宍道湖の西側に広がる水田の町、斐川町(ひかわちょう)。街中にある湯の川温泉は、「日本三美人の湯」の一つでも有名である。ちなみに他の二つの温泉は、以前訪れた和歌山県の龍神温泉と、群馬県の川中温泉。今回は残念ながら温泉には立ち寄ることが出来ないが、この街の風景を際立たせるのは田圃の中にポツンポツンと立っている住宅を隠すように立っている「築地(ついじ)松」。

洪水と風を防ぐために住宅を囲うように植えられたクロマツの高生け垣。どこのものも規制でもあるのかと思うくらい綺麗に高さが整えられている。田圃の真ん中に街中を南から北に抜けていく道を走っていると、右にも左にも、ポツンポツンと森が切り取られたようなクロマツの「築地松」が視界に飛び込んでくる。その風景はやはり美しいものである。

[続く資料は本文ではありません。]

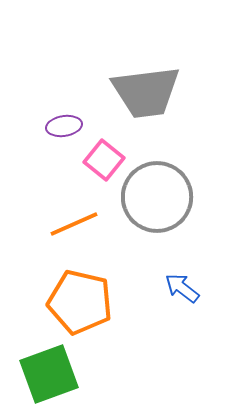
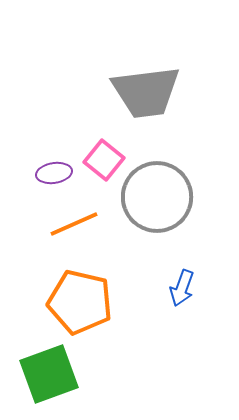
purple ellipse: moved 10 px left, 47 px down
blue arrow: rotated 108 degrees counterclockwise
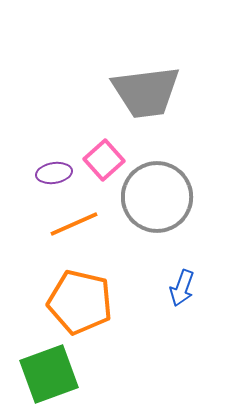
pink square: rotated 9 degrees clockwise
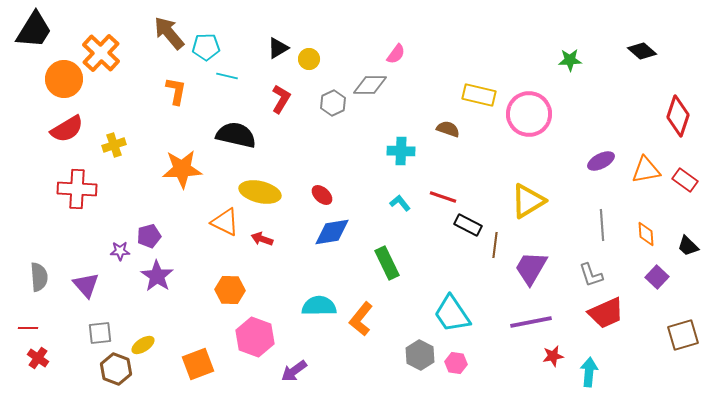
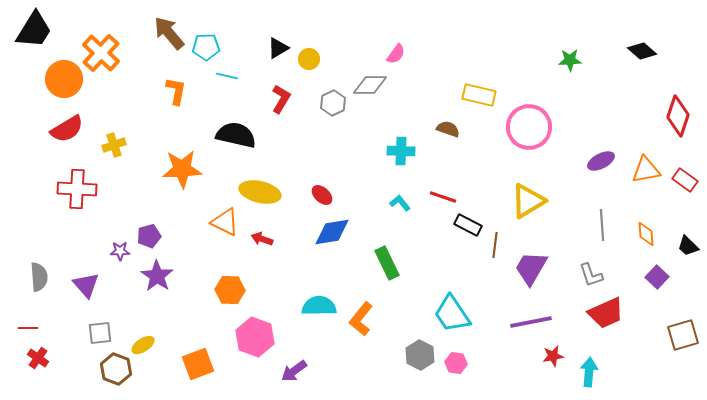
pink circle at (529, 114): moved 13 px down
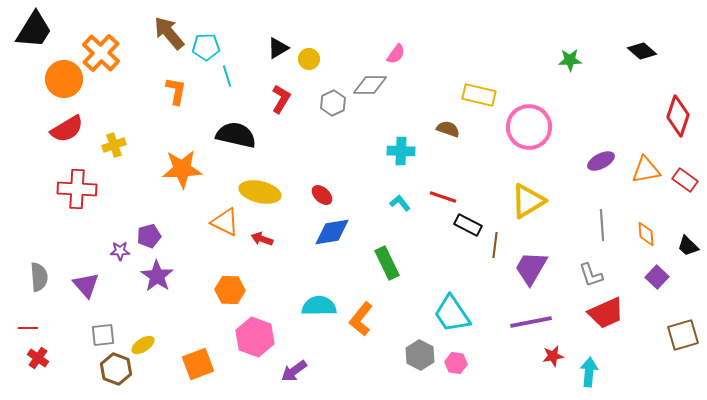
cyan line at (227, 76): rotated 60 degrees clockwise
gray square at (100, 333): moved 3 px right, 2 px down
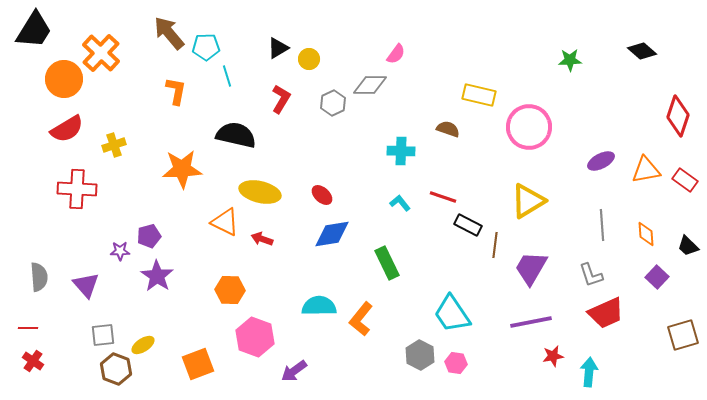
blue diamond at (332, 232): moved 2 px down
red cross at (38, 358): moved 5 px left, 3 px down
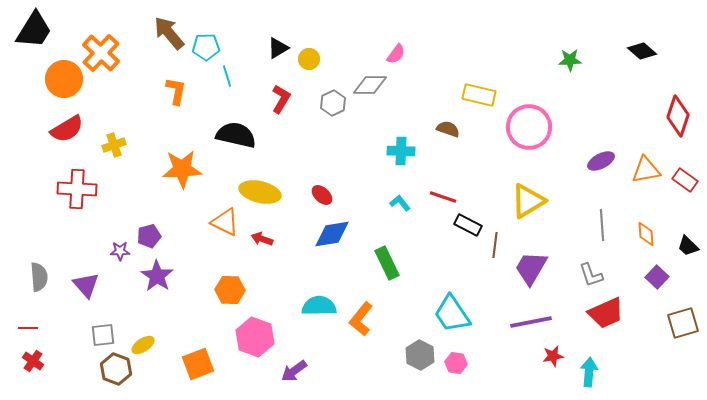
brown square at (683, 335): moved 12 px up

せっかくなので、街の観光名所となっている原鹿の旧豪農屋敷に立ち寄ることに。ここは原鹿江角家という豪商の住宅で、今は無料で公開されており、枯山水の庭園など結構楽しめる。

その向かいにある住宅に、「築地松」のクロマツがすべて途中で切り落とされているのを見かけたので、旧豪農屋敷の案内の方に聞いてみると、やはり手入れと保存に相当費用と手間がかかるので、保持を諦める人も多いのだという。

こうして偶に訪れて美しいと風景を愛でる責任のない観光客には分からない、その風景で日常を生きる人々の苦悩。時代が変わり、豪商として使用人を多く抱えることが出来た時代の産物の「築地松」。時代が変わった現代にそれを保存しろと無責任に叫ぶのはできないが、こうして徐々に日本の風景が消えていくのもまた寂しいものである。

旧豪農屋敷の向かいには平屋の町営アパートが立ち並ぶが、その間にある道沿いに、水田の町らしい水路が流れている。その一部が真ん中に壁を立てられ二股に分かれている部分がある。水田へ水を引くためかと思うって詳しく見てみるが、どうもその痕跡は見えない。

しかし片側は少し流れが緩やかになり、淀みができている。効率だけではない少しの変化が生み出すちょっとした風景の中の歪み。それが風景に少しのアクセントを付けてくれる。風景を楽しむ知恵から生まれたのだろうと勝手に納得し、次なる目的地へと向かうことにする。